The jurisdiction of her several courts, general and local, of law,
of equity, of admiralty, etc., is not less a source of frequent and
intricate discussions, sufficiently denoting the indeterminate
limits by which they are respectively circumscribed. All new laws,
though penned with the greatest technical skill, and passed on the
fullest and most mature deliberation, are considered as more or less
obscure and equivocal, until their meaning be liquidated and
ascertained by a series of particular discussions and adjudications.
Besides the obscurity arising from the complexity of objects, and
the imperfection of the human faculties, the medium through which
the conceptions of men are conveyed to each other adds a fresh
embarrassment. The use of words is to express ideas. Perspicuity,
therefore, requires not only that the ideas should be distinctly
formed, but that they should be expressed by words distinctly and
exclusively appropriate to them. But no language is so copious as to
supply words and phrases for every complex idea, or so correct as
not to include many equivocally denoting different ideas. Hence it
must happen that however accurately objects may be discriminated in
themselves, and however accurately the discrimination may be
considered, the definition of them may be rendered inaccurate by the
inaccuracy of the terms in which it is delivered. And this
unavoidable inaccuracy must be greater or less, according to the
complexity and novelty of the objects defined. When the Almighty
himself condescends to address mankind in their own language, his
meaning, luminous as it must be, is rendered dim and doubtful by the
cloudy medium through which it is communicated.

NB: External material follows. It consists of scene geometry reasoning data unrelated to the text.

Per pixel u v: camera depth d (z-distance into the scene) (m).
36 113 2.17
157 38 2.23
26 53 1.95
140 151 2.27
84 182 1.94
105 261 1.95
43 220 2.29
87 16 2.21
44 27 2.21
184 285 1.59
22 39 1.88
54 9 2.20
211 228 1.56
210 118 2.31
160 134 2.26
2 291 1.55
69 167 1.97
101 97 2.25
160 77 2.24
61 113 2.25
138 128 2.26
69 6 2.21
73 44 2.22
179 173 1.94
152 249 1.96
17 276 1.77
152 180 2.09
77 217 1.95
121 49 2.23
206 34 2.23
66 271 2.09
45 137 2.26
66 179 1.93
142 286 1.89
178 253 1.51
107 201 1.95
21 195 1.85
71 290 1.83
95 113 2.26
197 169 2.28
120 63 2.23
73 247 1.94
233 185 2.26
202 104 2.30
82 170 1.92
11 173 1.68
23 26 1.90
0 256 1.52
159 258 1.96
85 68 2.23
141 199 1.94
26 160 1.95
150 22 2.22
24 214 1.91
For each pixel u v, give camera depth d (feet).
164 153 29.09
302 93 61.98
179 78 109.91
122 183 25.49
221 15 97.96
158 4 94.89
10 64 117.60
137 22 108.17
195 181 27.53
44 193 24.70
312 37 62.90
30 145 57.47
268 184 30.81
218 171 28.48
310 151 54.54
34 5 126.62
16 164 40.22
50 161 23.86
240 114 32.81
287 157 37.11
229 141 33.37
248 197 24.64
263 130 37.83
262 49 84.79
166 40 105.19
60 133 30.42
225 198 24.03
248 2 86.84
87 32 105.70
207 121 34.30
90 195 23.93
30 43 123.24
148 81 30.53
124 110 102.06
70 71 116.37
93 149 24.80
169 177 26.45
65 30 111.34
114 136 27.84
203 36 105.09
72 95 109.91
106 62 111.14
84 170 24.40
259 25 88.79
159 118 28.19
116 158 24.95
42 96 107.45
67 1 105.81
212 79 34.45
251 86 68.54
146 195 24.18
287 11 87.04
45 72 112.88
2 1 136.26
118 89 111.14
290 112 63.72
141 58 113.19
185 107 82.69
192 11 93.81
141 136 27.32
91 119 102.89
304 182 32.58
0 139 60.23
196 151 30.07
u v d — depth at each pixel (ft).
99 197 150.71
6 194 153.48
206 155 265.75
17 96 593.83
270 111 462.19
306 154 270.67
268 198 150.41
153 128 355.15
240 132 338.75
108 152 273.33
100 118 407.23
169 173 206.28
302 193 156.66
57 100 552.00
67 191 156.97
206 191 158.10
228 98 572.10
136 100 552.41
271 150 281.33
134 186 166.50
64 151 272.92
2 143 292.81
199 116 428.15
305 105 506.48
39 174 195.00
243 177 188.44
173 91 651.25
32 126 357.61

Here, then, are three sources of vague and incorrect definitions:
indistinctness of the object, imperfection of the organ of
conception, inadequateness of the vehicle of ideas. Any one of these
must produce a certain degree of obscurity. The convention, in
delineating the boundary between the federal and State
jurisdictions, must have experienced the full effect of them all.
To the difficulties already mentioned may be added the interfering
pretensions of the larger and smaller States. We cannot err in
supposing that the former would contend for a participation in the
government, fully proportioned to their superior wealth and
importance; and that the latter would not be less tenacious of the
quality at present enjoyed by them. We may well suppose that neither
side would entirely yield to the other, and consequently that the
struggle could be terminated only by compromise. It is extremely
probable, also, that after the ratio of representation had been
adjusted, this very compromise must have produced a fresh struggle
between the same parties, to give such a turn to the organization of
the government, and to the distribution of its powers, as would
increase the importance of the branches, in forming which they had
respectively obtained the greatest share of influence. There are
features in the Constitution which warrant each of these
suppositions; and as far as either of them is well founded, it shows
that the convention must have been compelled to sacrifice
theoretical propriety to the force of extraneous considerations.
Nor could it have been the large and small States only, which would
marshal themselves in opposition to each other on various points.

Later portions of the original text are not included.